◆ Exercise details
Transcribe all of the entries below exactly. Leave out the pictures.

◆ Provided records
◇ ◇ ◇

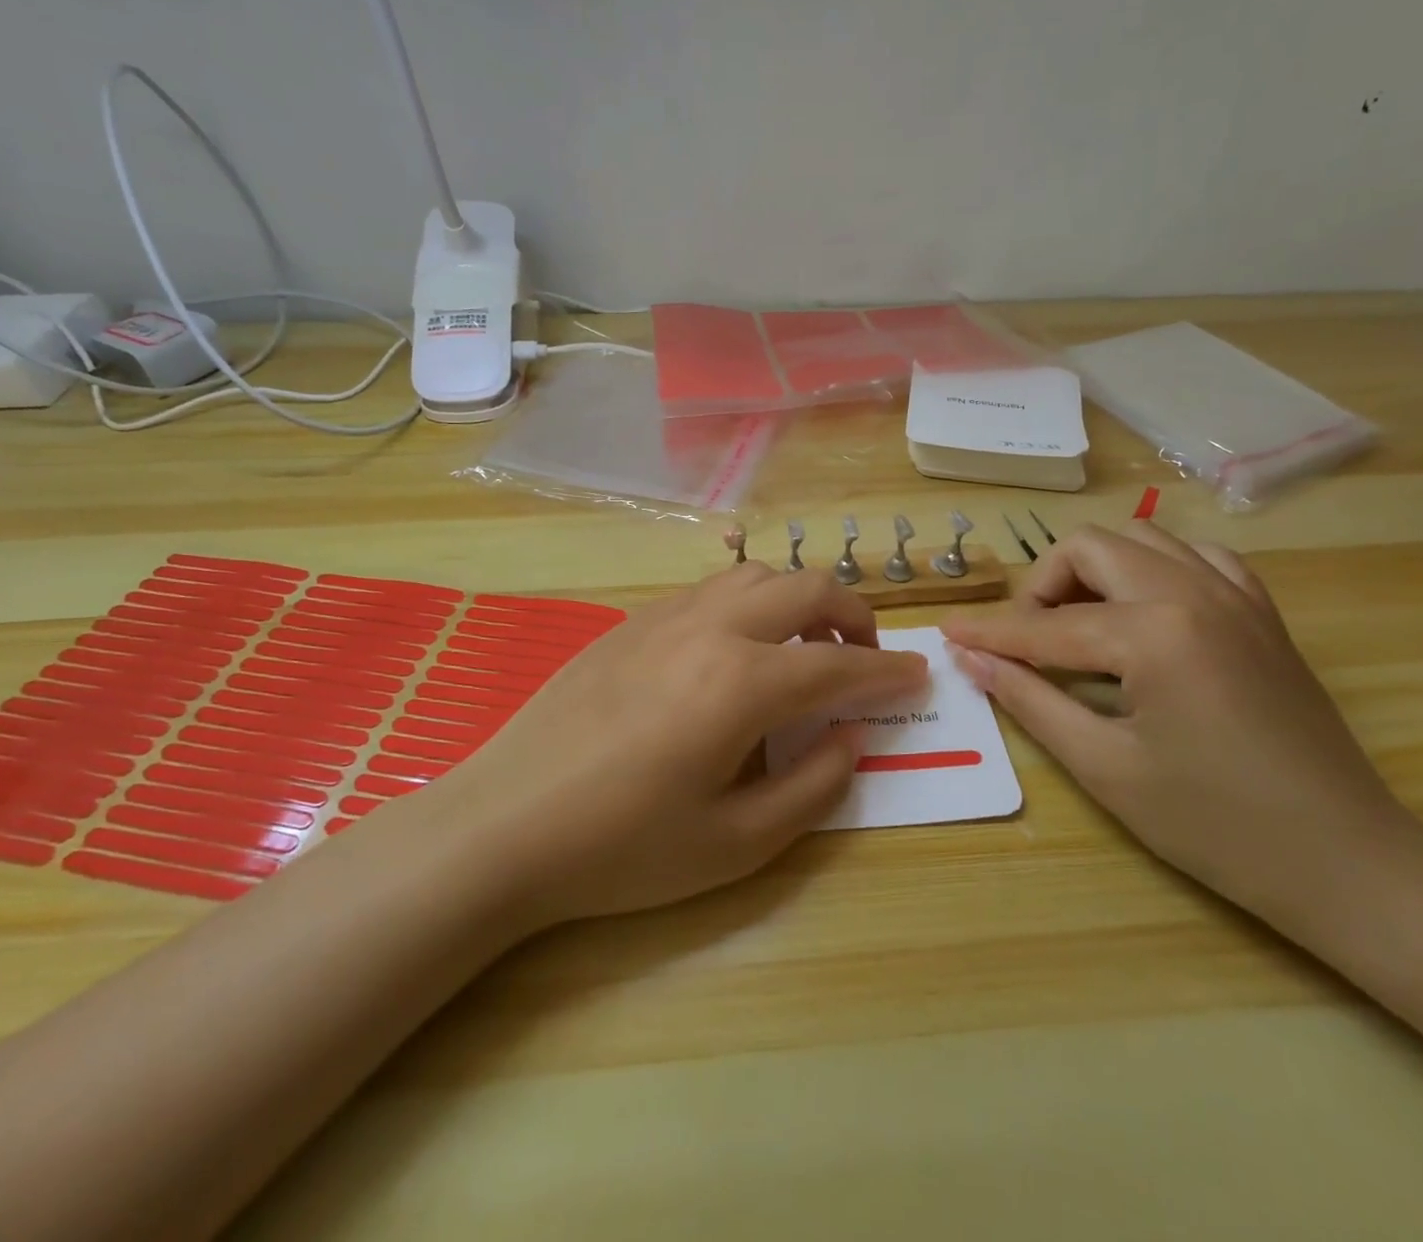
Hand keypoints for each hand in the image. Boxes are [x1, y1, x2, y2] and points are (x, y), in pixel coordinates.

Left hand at [443, 565, 928, 928]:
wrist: (503, 825)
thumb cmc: (622, 849)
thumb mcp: (736, 844)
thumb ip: (812, 786)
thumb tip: (849, 737)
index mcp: (743, 682)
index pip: (839, 665)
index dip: (888, 672)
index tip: (919, 676)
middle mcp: (711, 629)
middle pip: (806, 588)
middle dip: (853, 616)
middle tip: (864, 658)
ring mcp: (666, 616)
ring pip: (757, 575)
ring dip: (798, 600)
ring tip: (802, 649)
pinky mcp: (632, 621)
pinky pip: (711, 590)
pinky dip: (750, 604)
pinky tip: (736, 651)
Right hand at [942, 522, 1415, 924]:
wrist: (1346, 861)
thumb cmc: (1215, 825)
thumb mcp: (1104, 767)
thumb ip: (1030, 700)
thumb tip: (971, 660)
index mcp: (1154, 632)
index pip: (1046, 625)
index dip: (990, 634)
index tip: (946, 634)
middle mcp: (1193, 590)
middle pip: (1089, 548)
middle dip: (1041, 587)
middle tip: (1025, 641)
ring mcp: (1236, 594)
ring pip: (1141, 538)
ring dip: (1094, 570)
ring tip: (1079, 625)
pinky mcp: (1261, 611)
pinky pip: (1196, 557)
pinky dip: (1154, 570)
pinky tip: (1143, 614)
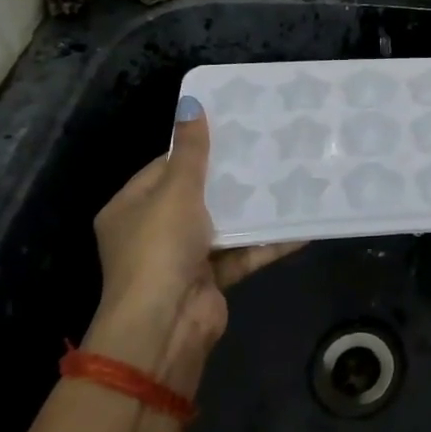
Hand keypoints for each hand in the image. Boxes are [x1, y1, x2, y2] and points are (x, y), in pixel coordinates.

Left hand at [84, 96, 299, 386]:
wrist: (165, 327)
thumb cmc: (159, 249)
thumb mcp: (175, 191)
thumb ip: (189, 151)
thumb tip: (191, 104)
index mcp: (130, 208)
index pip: (163, 167)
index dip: (195, 149)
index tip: (232, 130)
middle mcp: (152, 232)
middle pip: (196, 195)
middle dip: (230, 177)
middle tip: (267, 149)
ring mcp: (183, 258)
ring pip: (224, 224)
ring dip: (253, 208)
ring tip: (289, 179)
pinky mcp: (211, 279)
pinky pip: (242, 253)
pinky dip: (267, 242)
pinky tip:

◇ ◇ ◇

◆ Task answer
Hand keypoints for each hand in the image. Boxes are [x1, y1, x2, y2] and points are (x, y), in pixel coordinates.

Left hand at [443, 565, 928, 928]:
wrist: (503, 825)
thumb cmc: (622, 849)
thumb mcp: (736, 844)
thumb ip: (812, 786)
thumb tip: (849, 737)
index mcp: (743, 682)
index pip: (839, 665)
index dip: (888, 672)
index tip: (919, 676)
middle mcp: (711, 629)
middle pip: (806, 588)
middle dip: (853, 616)
middle tip: (864, 658)
ring mcp: (666, 616)
ring pip: (757, 575)
ring dip: (798, 600)
ring tip: (802, 649)
pinky mcp: (632, 621)
pinky pip: (711, 590)
pinky dip: (750, 604)
pinky tip: (736, 651)
Right hand at [942, 522, 1415, 924]:
wrist: (1346, 861)
thumb cmc: (1215, 825)
thumb mcp: (1104, 767)
thumb ip: (1030, 700)
thumb tip: (971, 660)
index mcp: (1154, 632)
index pip: (1046, 625)
index dip: (990, 634)
index tip: (946, 634)
middle mcp: (1193, 590)
middle pip: (1089, 548)
middle dip: (1041, 587)
middle tip: (1025, 641)
ring mcp: (1236, 594)
ring pip: (1141, 538)
ring dip: (1094, 570)
ring tip: (1079, 625)
pinky mcp: (1261, 611)
pinky pip: (1196, 557)
pinky dip: (1154, 570)
pinky tip: (1143, 614)
Hand keypoints for each hand in the image. Boxes are [x1, y1, x2, y2] and points are (x, y), in pixel coordinates.

Left hand at [84, 96, 299, 386]:
wrist: (165, 327)
thumb cmc: (159, 249)
thumb mcp: (175, 191)
thumb ip: (189, 151)
thumb tip: (191, 104)
index mcp: (130, 208)
index pip: (163, 167)
index dip: (195, 149)
index tip: (232, 130)
middle mcp: (152, 232)
middle pip: (196, 195)
middle dip: (230, 177)
middle tip: (267, 149)
ring mcp: (183, 258)
ring pip: (224, 224)
ring dip: (253, 208)
ring tip: (289, 179)
pinky mcp: (211, 279)
pinky pip: (242, 253)
pinky dip: (267, 242)
pinky tip:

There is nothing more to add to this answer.